A health ministry committee on Wednesday decided to ban organ donations from people who have spent six months or more in some European countries since 1980.

The move is aimed at preventing Creutzfeldt-Jakob Disease from spreading, the committee said.

The panel under the Health, Labor and Welfare Ministry’s Health Sciences Council said people who have stayed in any of seven European countries, including Britain, Germany and France, will be excluded as donors. The ministry followed by issuing a notice backing the panel’s decision.

Transplant surgeons and representatives of patients who need organ transplants opposed the committee’s decision at the meeting, pointing to a current organ shortage.

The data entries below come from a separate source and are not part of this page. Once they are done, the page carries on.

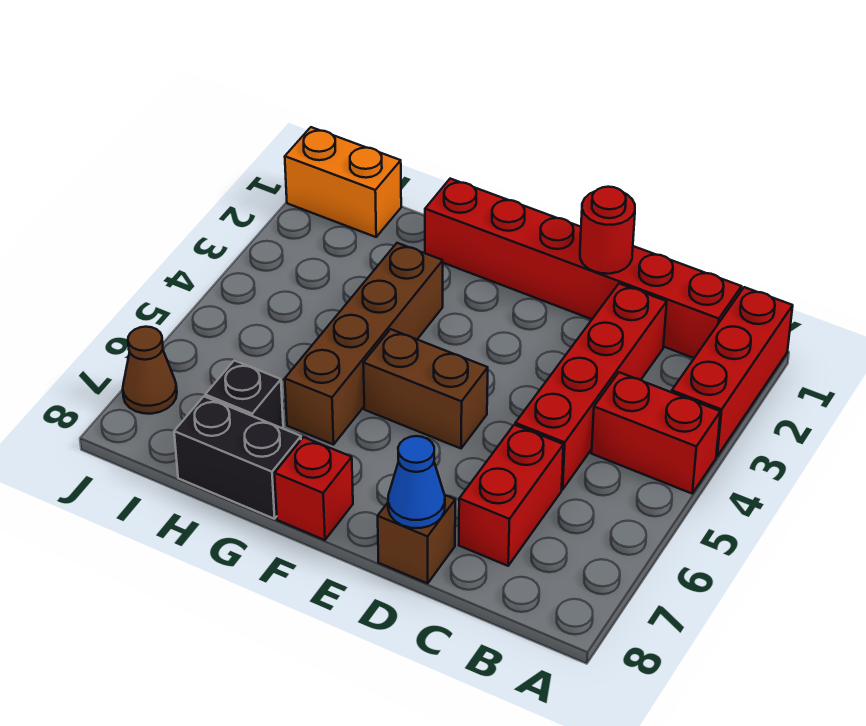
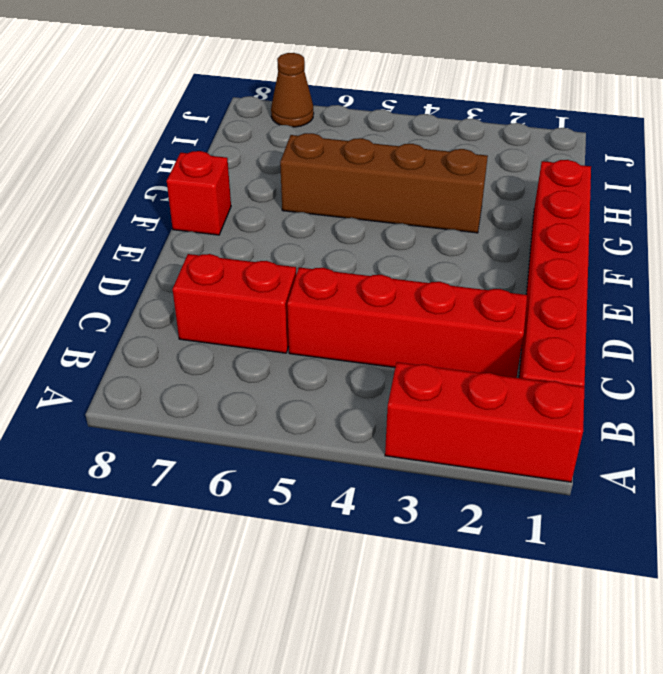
none -> red 1x2 brick [592,372,720,493]
none -> brown 1x1 brick [378,495,455,583]
none -> brown 1x2 brick [363,329,488,448]

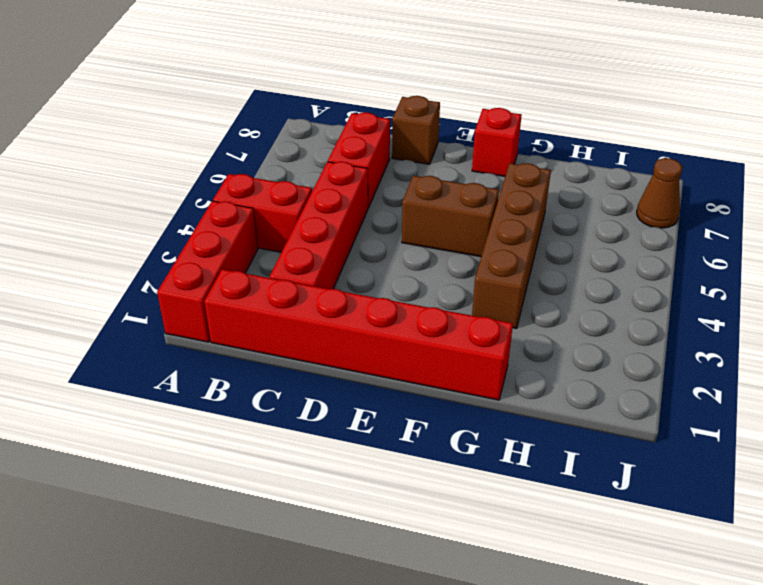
none -> black 1x2 brick [174,397,301,519]
none -> black 1x1 brick [205,360,283,428]
none -> orange 1x2 brick [285,127,401,237]

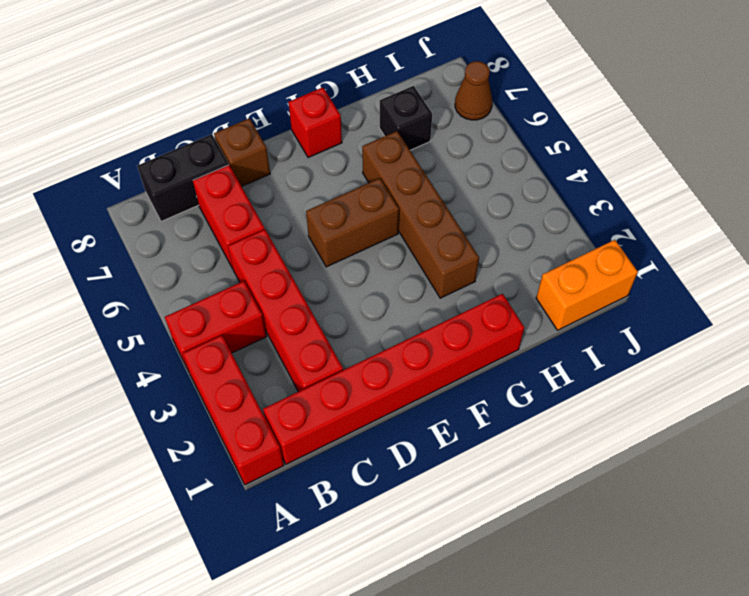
black 1x2 brick [137,134,229,221] -> black 1x2 brick moved to [174,397,301,519]
none -> red 1x1 round brick [580,187,635,274]
none -> blue 1x1 cone [388,436,445,528]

However, Tetsuyuki Kitamoto, a doctor and professor of Tohoku University, noted that those who have stayed six months or more in Europe are already excluded from donating blood in Japan.

“If we make a wrong decision, the mistake may effect patients for 50 years from now,” he said.

The ministry accepted the committee’s decision, saying the state might be sued if a patient is infected by CJD through an organ transplant.

The committee also decided at the meeting to simplify the procedure for ensuring that organ donations are conducted properly.

It also added that the ministry should assign psychiatric experts to consult with potential donors.

CJD is a rare, fatal brain disorder that causes rapid, progressive dementia and associated neuromuscular disturbances.